За пределами кругов, связанных с обработкой данных, книгу вообще практически не заметили. Она появилась на свет в момент, когда первые персональные компьютеры лишь начали перемещаться со столов любителей экзотических устройств в массовое производство. Общественность, готовую оседлать волну покупок, принёсшую в итоге компьютеры почти в каждый дом, офис и школу в стране, совершенно не интересовали сомнения отступника.
* * *
Когда плотник поднимает молоток, тот становится, по крайней мере с точки зрения мышления, частью руки плотника. Когда солдат подносит к глазам бинокль, его мозг начинает пользоваться новой парой глаз, моментально адаптируясь к иному горизонту видения. Эксперименты с обезьянами и плоскогубцами позволили понять, с какой готовностью пластичный мозг приматов может включать новые инструменты в свои сенсорные карты, превращая искусственное в естественное. В человеческом мозге эта способность развилась куда сильнее, чем у наших ближайших родственников-приматов.
Способность управляться со всевозможными инструментами является нашей отличительной особенностью как биологического вида. Именно это, в комбинации с превосходными когнитивными навыками, и помогает нам так хорошо осваивать новые технологии. Это также помогает нам легко их придумывать и изобретать.
Наш мозг может без труда представить себе и механику работы, и преимущества, связанные с использованием новых устройств, ещё до момента их возникновения. Эволюция нашей экстраординарной умственной способности размывать границы между внутренним и внешним, телом и инструментом, была, по словам невролога из Университета Орегона Скопа Фрея, «вне всякого сомнения, фундаментальным шагом в развитии технологии».
Наши тесные связи с инструментами оказывают двоякое влияние.
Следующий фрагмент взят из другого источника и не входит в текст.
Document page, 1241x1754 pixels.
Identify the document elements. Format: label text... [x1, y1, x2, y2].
Точно также, как технологии становятся расширением нас самих, мы превращаемся в расширения наших технологий. Когда плотник берёт молоток в руку, он может использовать её только для тех работ, которыми ему позволяет заниматься молоток. Рука превращается в орудие для забивания и вытягивания гвоздей. Когда солдат подносит к глазам бинокль, он может видеть только то, что позволяют ему видеть линзы. Он может видеть вдаль, но практически теряет способность видеть, что происходит рядом с ним.
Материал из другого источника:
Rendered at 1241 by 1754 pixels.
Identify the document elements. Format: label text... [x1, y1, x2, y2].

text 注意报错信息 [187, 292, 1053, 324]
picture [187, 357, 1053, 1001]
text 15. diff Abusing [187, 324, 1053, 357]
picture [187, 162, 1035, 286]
Опыт работы Ницше с «пишущим шаром» служит отличной иллюстрацией того, как технологии влияют на нас. Философ не только представил себе, что механическое устройство превратилось в «вещь, похожую на него самого». Он также чувствовал, что и сам превращается в вещь, похожую на это устройство. Иными словами, пишущая машинка начала придавать новую форму его мыслям. Сходный опыт был и у Томаса Элиота, который перестал писать поэмы и эссе от руки, а начал пользоваться пишущей машинкой. «Сочиняя при помощи пишущей машинки, - писал он в 1916 году Конраду Эйкену, - я обнаружил, что начинаю сокращать длинные предложения, которые прежде были неотъемлемой частью моего стиля. Мой стиль приобрёл краткость и отрывистость словно стаккато или современная французская проза. Пишущая машинка делает множество вещей ясными, но я не уверен, что она поощряет тонкость и нюансы».
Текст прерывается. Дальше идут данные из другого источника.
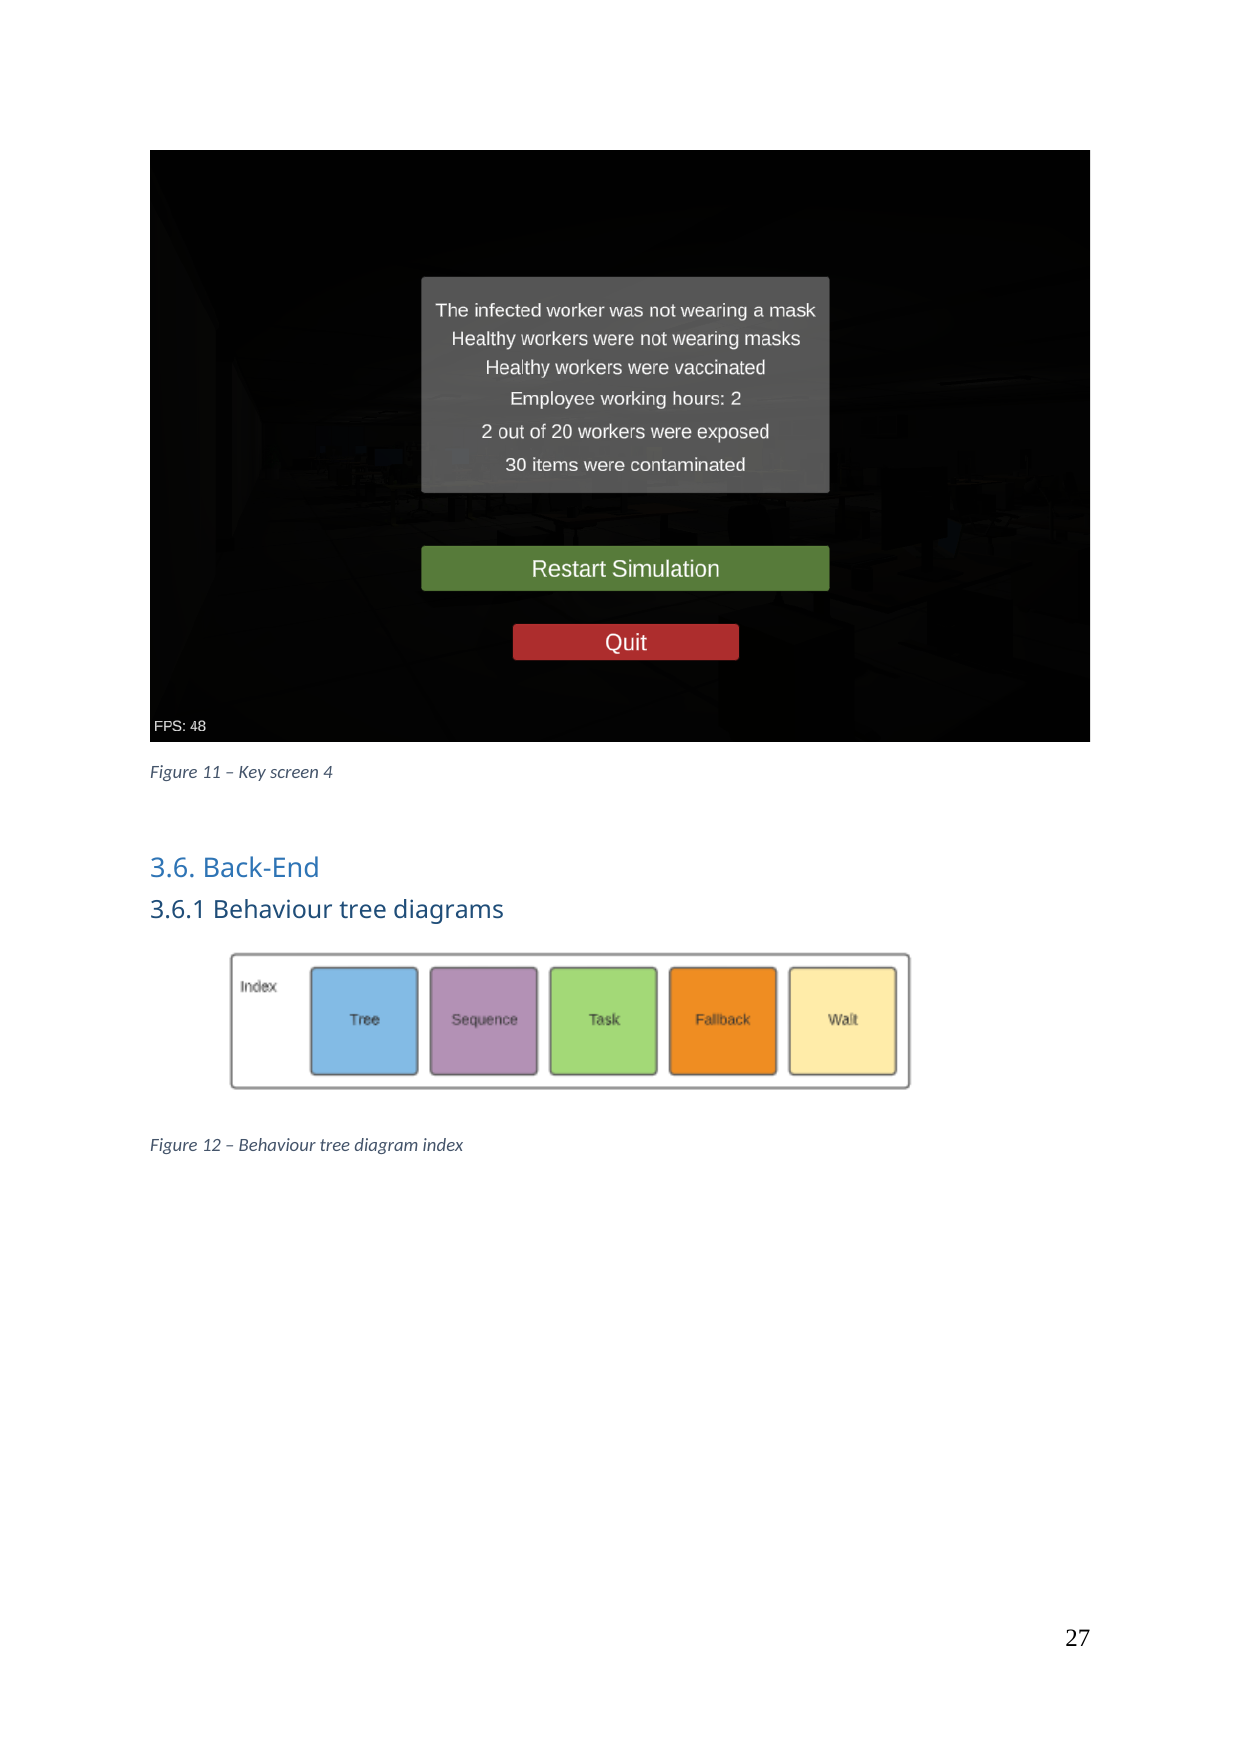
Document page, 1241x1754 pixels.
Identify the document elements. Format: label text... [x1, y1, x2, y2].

text Figure – Behaviour tree diagram index [150, 1133, 1090, 1156]
picture [150, 928, 938, 1115]
subtitle 3.6.1 Behaviour tree diagrams [150, 892, 1090, 926]
subtitle 3.6. Back-End [150, 848, 1090, 885]
picture [150, 150, 1091, 742]
text Figure – Key screen 4 [150, 760, 1090, 783]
Каждый инструмент накладывает ограничения, одновременно открывая новые возможности. Чем больше мы используем его, тем больше приучаемся к его форме и функции. Это объясняет, почему после более или менее продолжительной работы с текстовым процессором я начал терять способность писать и редактировать тексты от руки. Как я понял впоследствии, мой опыт не был уникален. «Люди, привыкшие писать на компьютере, часто теряются, когда им приходится писать от руки», - говорит Норман Дойдж. Их способность «переводить мысли в скоропись» снижается по мере того, как они всё сильнее привыкают нажимать на клавиши и наблюдать за тем, как новые письма появляются на их экране будто по волшебству. Сегодня, когда дети с младых ногтей используют клавиатуру, а школы отказываются от уроков чистописания, существует серьёзная опасность того, что умение писать рукописные тесты полностью исчезнет из нашей культуры. Оно постепенно становится утраченным искусством. «Мы придаём форму нашим инструментам, - заметил священник-иезуит и исследователь медиа Джон Калкин в 1967 году, - а они, в свою очередь, придают форму нам самим».